I like to be the one in control and the one who's initiating things. 

 

And I've gotten myself...I even hear myself with that narrative…but I've gotten myself into situations that have been out of control or things have been done to me when there was no consent. 

 

I still have the narrative of, "What did I do to make these things happen?" 

And I don't think that about other people. 

It's just that's something that I think about myself.  

 

*

 

I have a five-year-old daughter. 

This year is the first year that she's in school, in public school, in kindergarten. 

It scares me. 

Up until I was raped I loved school. 

And she loves school. 

And you think of school as a safe place.  

And that was not the case for me.  

 

I want to know that she's safe and it's hard to feel confident in that. 

And I don't want to project that fear onto her or to give her that fear. 

But I want to give her a voice and protect her and to give her the ability to protect herself. 

And that's hard when she's five. 

 

We talk about body safety, and we talk about stranger danger and things like that. 

We tell her to trust herself and to know who to trust and that can also be hard. 

Because the people I thought I could trust I couldn't. 

 

She's a happy healthy kid, and I want it to stay that way for as long as it can.

I'm at a much better place about what happened when I was 8, but I've had things happen in recent years that are really very much in my face.

 

I'm bipolar, and I have my ups and downs.  And last year I went away to Vermont for treatment at an outpatient treatment program that was wonderful.  

 

I had rented an Airbnb off of the campus, because I didn't want to stay in a residential living situation. 

There was one guy that I became really close with. 

And I helped him find a place to live.

 

My girlfriend was living on Long Island where I'm from, and she would come to see me every couple of weeks. 

She, from the get-go, was very wary of this guy. 

But she's always that way about anybody new. 

 

He raped me, and I was clear, and I said no, I don't know how many times. 

And I tried to push him off me. 

This was really the first time that I physically fought back from something that has happened to me. 

 

And afterwards he convinced me that I had wanted it and that I cheated on my girlfriend. 

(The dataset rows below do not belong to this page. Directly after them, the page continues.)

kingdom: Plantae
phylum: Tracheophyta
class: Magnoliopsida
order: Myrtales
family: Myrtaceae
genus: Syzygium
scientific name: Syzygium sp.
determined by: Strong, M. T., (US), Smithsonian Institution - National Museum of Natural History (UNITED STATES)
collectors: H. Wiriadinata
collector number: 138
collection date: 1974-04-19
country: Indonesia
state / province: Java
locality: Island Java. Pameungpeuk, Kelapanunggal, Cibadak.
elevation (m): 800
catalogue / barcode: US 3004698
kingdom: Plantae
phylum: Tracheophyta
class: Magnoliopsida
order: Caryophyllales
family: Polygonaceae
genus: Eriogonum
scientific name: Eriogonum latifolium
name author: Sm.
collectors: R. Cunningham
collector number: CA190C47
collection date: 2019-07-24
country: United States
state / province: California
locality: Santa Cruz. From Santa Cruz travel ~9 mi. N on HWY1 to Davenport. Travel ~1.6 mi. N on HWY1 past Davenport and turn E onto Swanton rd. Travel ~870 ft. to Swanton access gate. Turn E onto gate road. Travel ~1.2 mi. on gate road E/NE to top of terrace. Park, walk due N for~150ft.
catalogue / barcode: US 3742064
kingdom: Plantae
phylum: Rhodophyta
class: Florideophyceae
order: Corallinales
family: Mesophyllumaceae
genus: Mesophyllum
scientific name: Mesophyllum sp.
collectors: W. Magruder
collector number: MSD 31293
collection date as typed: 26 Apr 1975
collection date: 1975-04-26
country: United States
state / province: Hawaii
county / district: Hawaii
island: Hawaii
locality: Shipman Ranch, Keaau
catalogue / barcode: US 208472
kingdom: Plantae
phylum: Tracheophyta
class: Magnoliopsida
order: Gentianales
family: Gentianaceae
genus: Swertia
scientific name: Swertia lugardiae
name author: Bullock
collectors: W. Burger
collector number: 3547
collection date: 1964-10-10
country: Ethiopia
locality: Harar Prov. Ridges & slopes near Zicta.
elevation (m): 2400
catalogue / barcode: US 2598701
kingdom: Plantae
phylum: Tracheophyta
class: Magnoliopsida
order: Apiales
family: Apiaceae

And that became what it felt like.

I didn't tell anybody. 

Because I thought I had done something wrong.

 

Eventually, when I did tell my girlfriend, she didn't react well.  Because I had lied initially. 

 

She's now my ex, but we went to therapy together.

I remember the therapist asking me all these very prying questions about like, “Well did he have a weapon?  Why didn't you just get up and leave?  Why didn't you report it?”  

 

And my girlfriend was saying, “Yeah, if you had reported it, I could have helped you,” and creating this narrative that it was my responsibility to stop it to fix it, when I already had all this guilt and had to continually—have to continually remind myself that it wasn't my fault.

 

*

 

My whole life people have told me that I trust too much, and I keep hearing that. 

And I don't want to stop trusting people. 

I do believe that people are inherently good.  

I also want to protect myself. 

So where does that line get drawn?

My mom always told me it’s my biggest strength and weakness, because you just don't know. 

 

My favorite author is Sheryl Strayed.

She'd been life changing for me, absolutely life changing.  

She has turned her shame into bravery. 

One of the quotes in her book is, “Vulnerability is strength.” 

And that's something that that trust issue comes down to.  

I recognize that I can use my vulnerability as strength for other people to do good.

 

We have strength that we don't even know about until we have to call upon it.